TEXT PROVIDED: Begin

Your source sounds like a consultant, which explains why their advice is wrong. 😛
No they are not wrong. The economies of scale you refer to come at the cost of increased disruption to the road users and land owners.
A better system is to rent road space to the main contractor. If they think the job is one month then they add the cost of 1 month of rent to their bid. If they close a lane or footpath and leave it that way for longer they get to pay a penalty. If they do the work quicker they get to make a saving.
The biggest issue we see is contractors starting a job then leaving it idle while they finish of an earlier project. The cost to the public is huge but the contractor doesn’t have any incentive to do better. Te Atatu Road is a great example, AT saved money, the contractor opened the entire length and left it that way for months and the local business struggled to stay afloat. Road exists to provide access, not so people can save money by drawing out a project for longer than they need.
Agreed the main contractor (Project Manager) the should be fixed cost with a targeted completion date. If it gets overrun or delays then there would be penalty.
The cost overruns are often not the contractors fault, due to things outside their control. For example services that aren’t actually where the council survey plan says they are, unseasonal rain, or a mad woman in a hat living on a traffic island and running amok with a block splitter.
I think it all comes down to balance regarding tackling too much section at once. PS lol to Nick R’s comment.
renting road space for consutruction is a good idea (if they aren’t already doing it?), encourages behavioural change and innovation amongst contractors. Probably unnecessary for the majority of the roading network but would be good on arterial routes around town centres, the CBD etc.
But surely that is easy – change the car parking into cycle lanes. Its a few signs and yellow lines and green paint – could be done in a day for little cost.
It really is that easy. If only the political will was there to make it happen.
The Reclaim the Streets budget
The Transport Budget. After spending 60 years of funding the driving mode at the expense of everything else, all of the Transport Budget needs to go onto these street upgrades that reallocate road space.
Yes I think renaming it to the “street upgrades fund” could make all the difference to these projects perceptions. It is what they really are.
Rebranding the improvements as “street upgrades” as per previous comments would also help reduce the amount of vitriol spewed by certain opinion piece writers about cycleway spending as it would better reflect the wider benefits of the improvements.
I wish there was more talk about the improved access to modal choice in the news and not just cars vs bikes or cars vs pedestrians etc.
I was so convinced we’d have to make “healthy street upgrades” or “people centric street upgrades” the Trojan horses for any cycling improvements, cos that’s the only way we’d get them through the bikelashing public. (a nice set of better-for-all-the-humans treatments, of which one stealthy leg (or maybe just a little stealthy tail) was cycling improvements. Is Auckland doing it THE OTHER WAY AROUND??!
… putting people cycling in the firing line for any changes needed for placemaking improvements in the road corridor. I’m sure it’s unintentional, but I’m also sure it’s quite real.
Totally. It’s like we are determined to cause ourselves the greatest possible social angst for changes that should be universally accepted no-brainers.

TEXT PROVIDED: End

**AIM OF THE TASK:** Write the next part of the comment thread about renting road space and funding street upgrades, starting after its final comment. The records are not used here.

ENTRIES PROVIDED: Begin

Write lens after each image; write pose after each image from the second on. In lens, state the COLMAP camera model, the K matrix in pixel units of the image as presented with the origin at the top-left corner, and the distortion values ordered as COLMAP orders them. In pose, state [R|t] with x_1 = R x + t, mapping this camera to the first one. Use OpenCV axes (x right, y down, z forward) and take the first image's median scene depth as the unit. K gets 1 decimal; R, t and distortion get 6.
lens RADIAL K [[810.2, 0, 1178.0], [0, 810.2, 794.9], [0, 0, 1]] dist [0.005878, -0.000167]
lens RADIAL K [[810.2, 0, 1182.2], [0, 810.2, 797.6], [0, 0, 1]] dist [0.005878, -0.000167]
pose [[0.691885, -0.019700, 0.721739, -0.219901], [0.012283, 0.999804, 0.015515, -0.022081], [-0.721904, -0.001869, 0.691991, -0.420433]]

ENTRIES PROVIDED: End
ENTRIES PROVIDED: Begin

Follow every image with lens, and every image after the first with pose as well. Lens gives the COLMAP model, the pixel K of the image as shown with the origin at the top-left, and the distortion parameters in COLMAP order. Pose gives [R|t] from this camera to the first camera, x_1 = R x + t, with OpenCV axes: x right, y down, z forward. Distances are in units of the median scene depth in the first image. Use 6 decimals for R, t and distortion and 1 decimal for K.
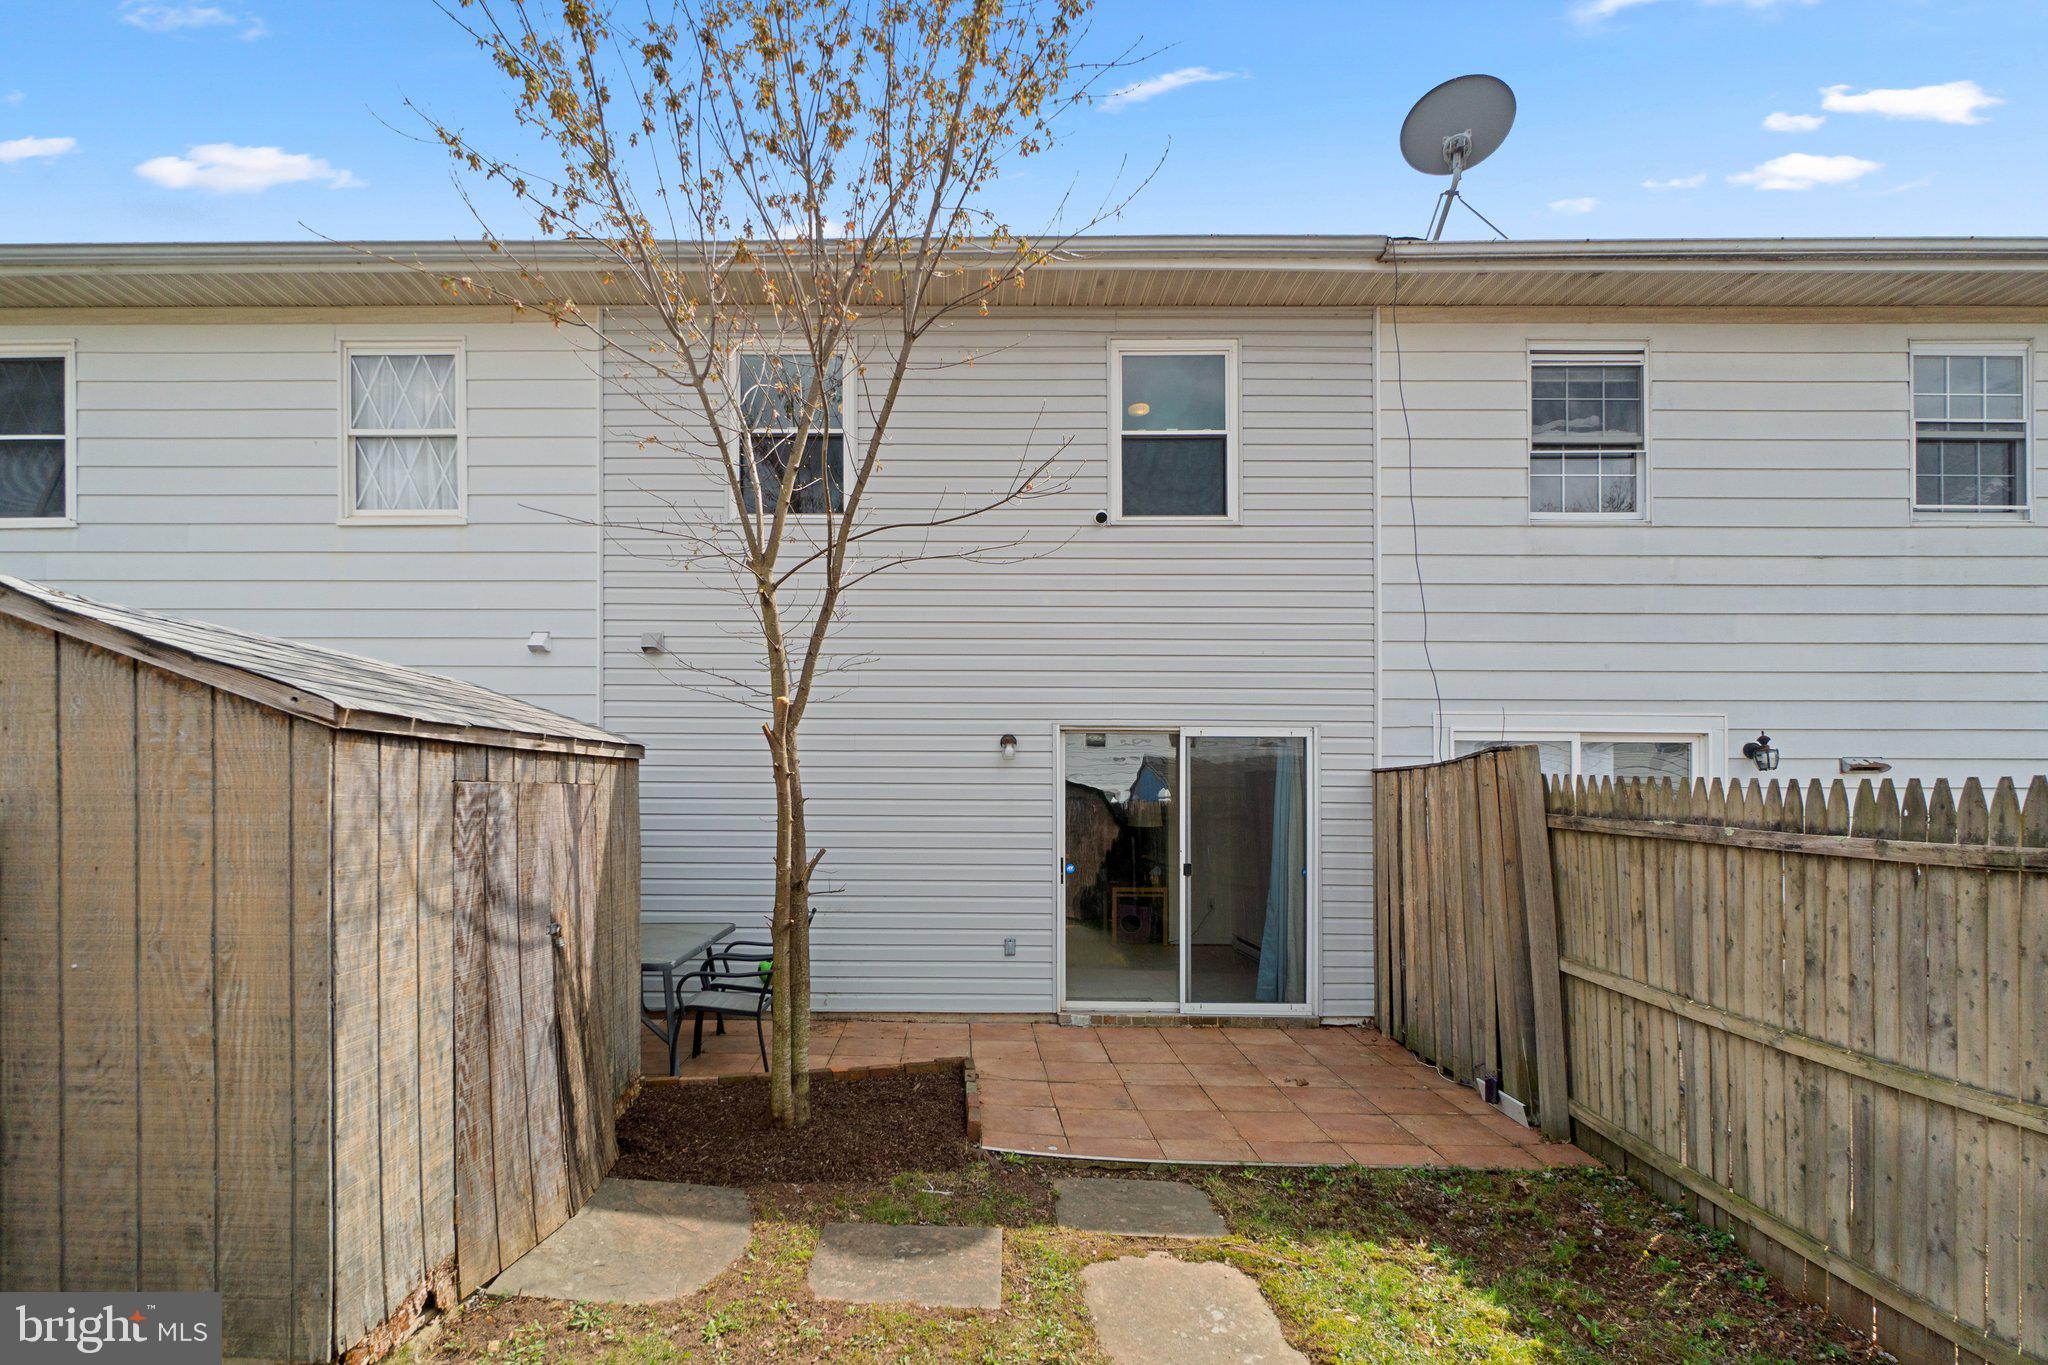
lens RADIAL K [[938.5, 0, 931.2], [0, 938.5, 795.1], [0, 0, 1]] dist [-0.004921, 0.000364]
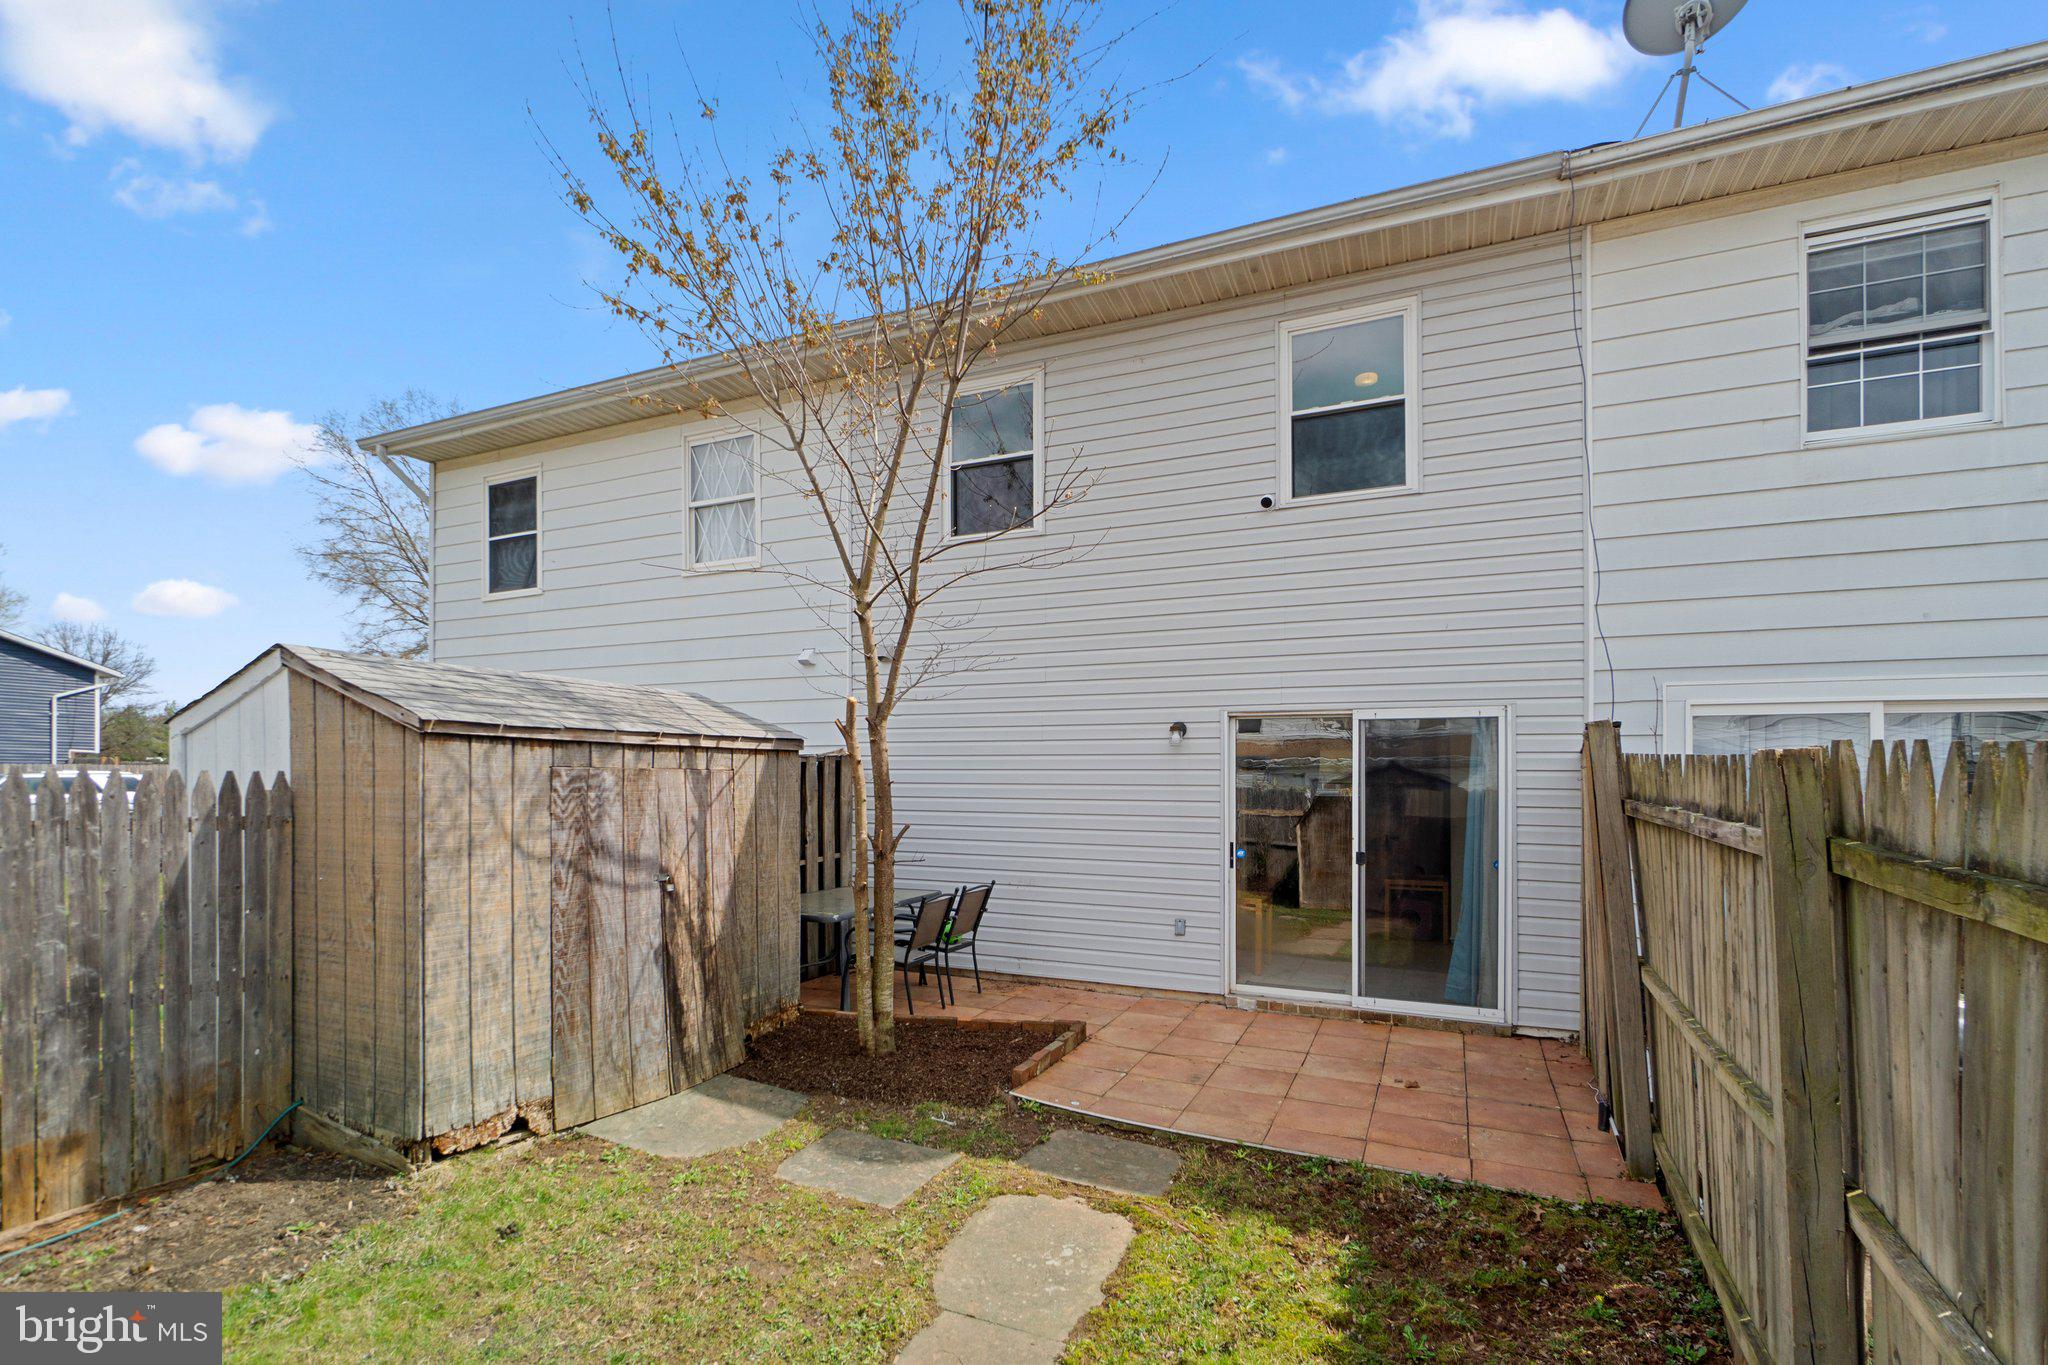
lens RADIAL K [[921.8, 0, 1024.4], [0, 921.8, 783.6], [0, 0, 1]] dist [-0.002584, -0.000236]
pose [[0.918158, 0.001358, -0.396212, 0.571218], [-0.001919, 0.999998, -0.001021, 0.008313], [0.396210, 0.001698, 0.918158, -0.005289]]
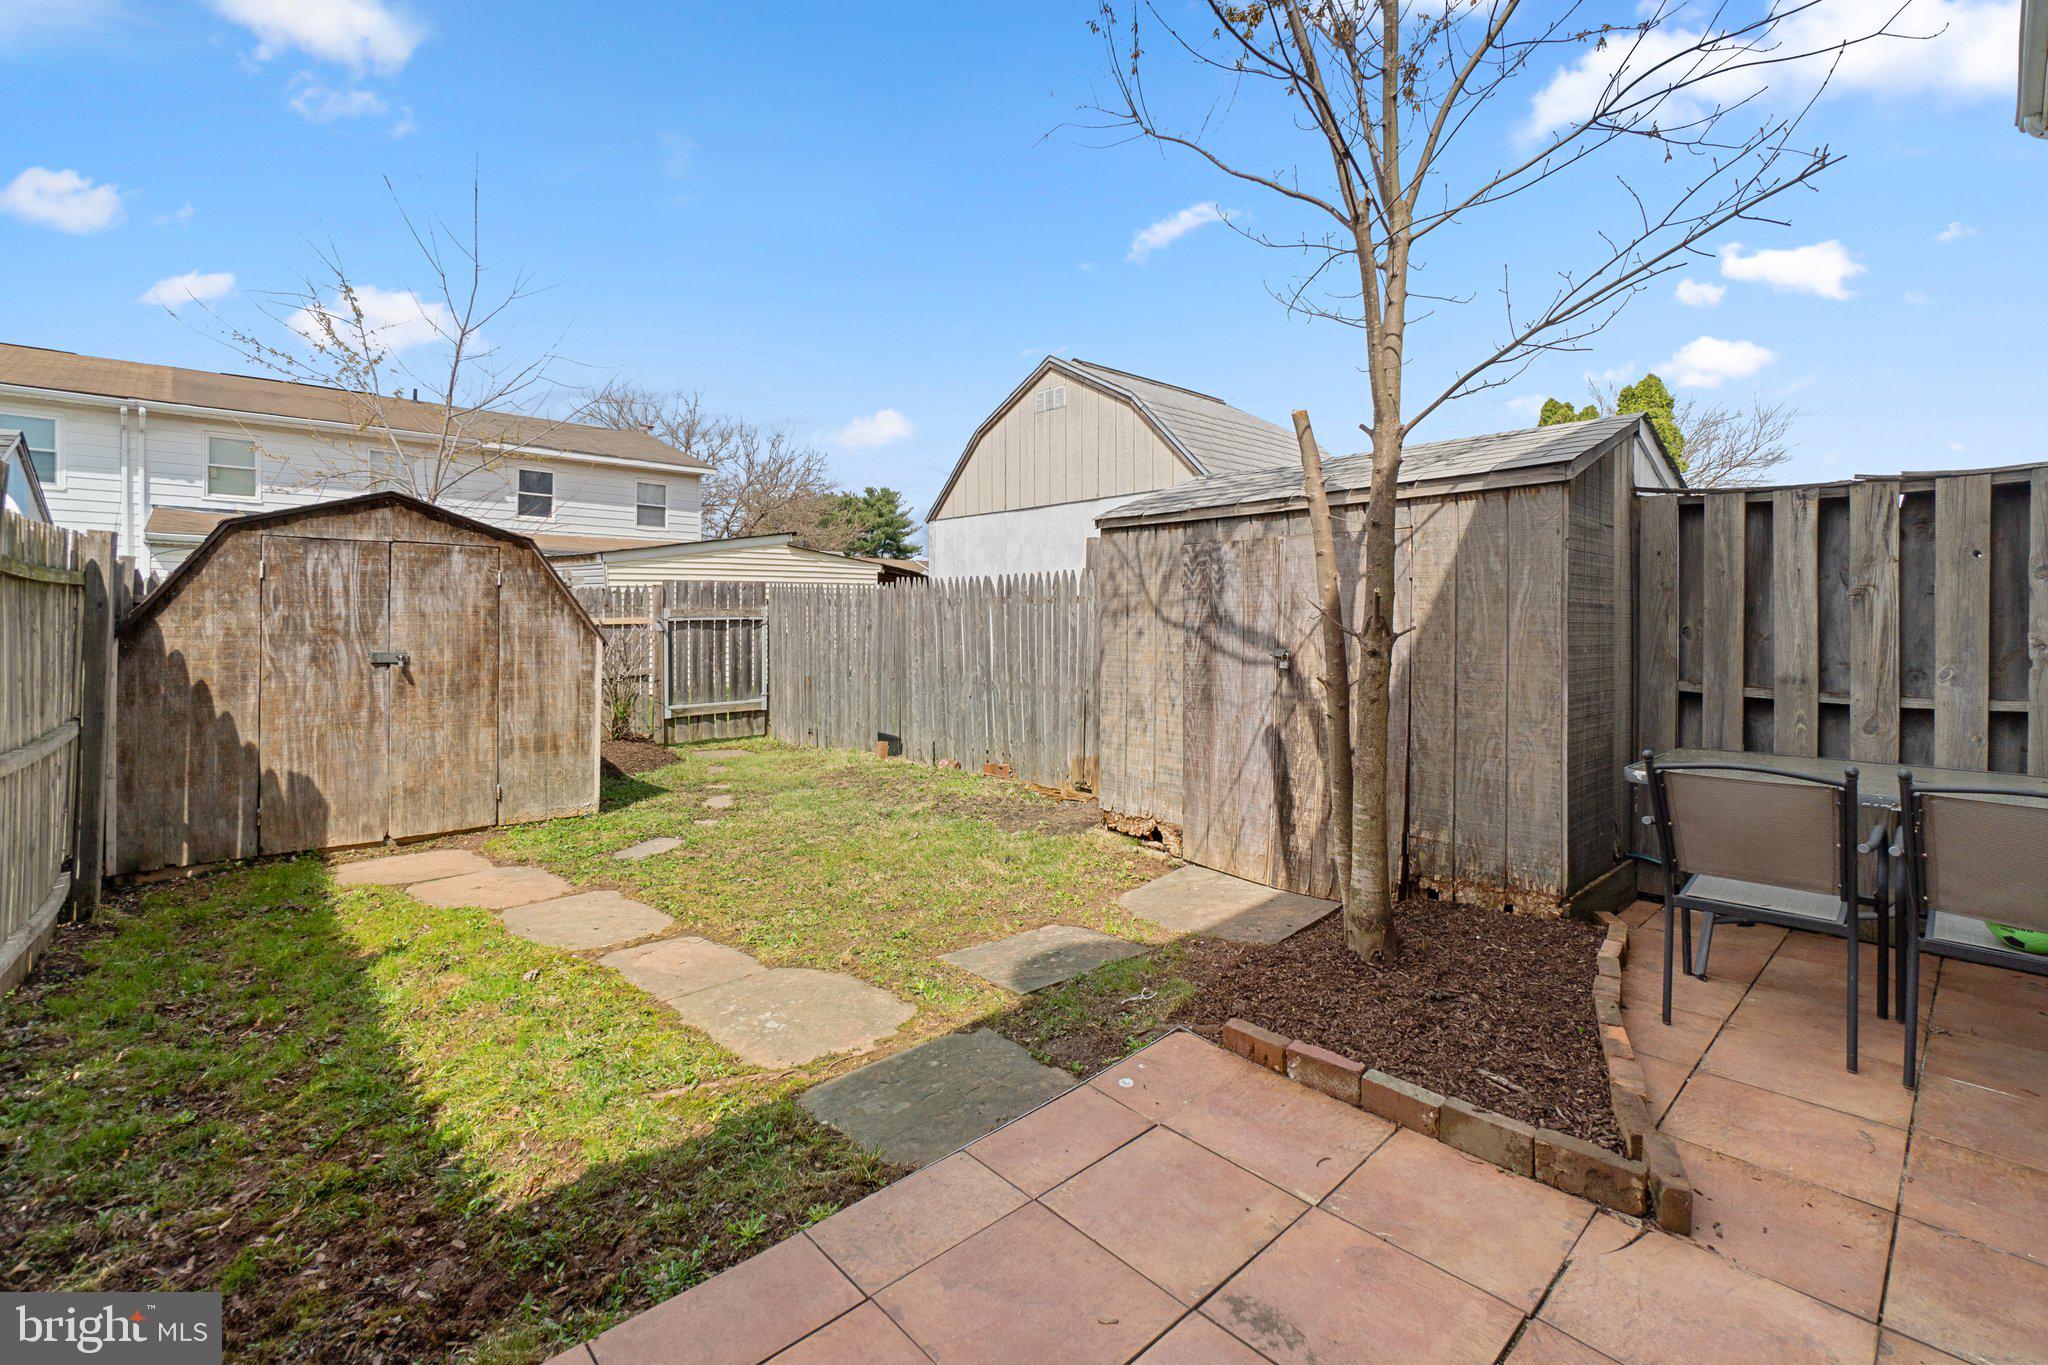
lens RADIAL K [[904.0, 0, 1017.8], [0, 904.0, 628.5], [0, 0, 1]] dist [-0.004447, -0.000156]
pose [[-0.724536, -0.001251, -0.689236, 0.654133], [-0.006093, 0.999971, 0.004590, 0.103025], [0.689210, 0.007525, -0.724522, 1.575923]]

ENTRIES PROVIDED: End

**TASK RESPONSE:**
Most of the spending is on parking and driving. Making Healthy Streets is cheap and easy unless we start from the premise that no carpark or square millimetre of vehicle amenity (including medians) can be used to deliver it.
The cost is mostly to accommodate the publicly funded storage of private property and to incentivise unhealthy mobility….
I agree Patrick. I think the process should be as follows:
AT are going to remove car parks and replace with cycle lanes due to our policy of promoting alternative modes of transport. Alternatively we could try and keep the car parks, but this will cost aprox 30 million dollars. You can choose whether to pay $$$$ in targeted rates to keep the car parks or choose to lose them. Signed Lester Levy and AT board.
Sounds like a good idea, should be based on a 5-10 year payback via rates too so that t the costs are tangible (as opposed to some peppercorn rate over 99 years or similar)
Wasn’t Franklin Road upgrade driven from the need for Vector? to redo the electricity lines [or was it Watercare doing the work on their pipes?] in the first place.
Which in turn kicked off the entire massive upgrade of the entire streetscape project once that was done. And the underlying project has delayed doing anything there for quite a while now?
As I recall the practical designs for cycle lanes on Franklin road were constantly sidelined by the need to accommodate the parking and other (vehicle based) needs and also to work around the existing trees and their roots and branches – and not the cyclist or pedestrians in themselves.
Comparing these two projects is therefore not 100% apples to apples.
But it shows how the issue of “building cycleways” anywhere can end up being the “lightning rod” for public discontent over a whole raft of issues, few of them directly because of, or caused by the cycleway.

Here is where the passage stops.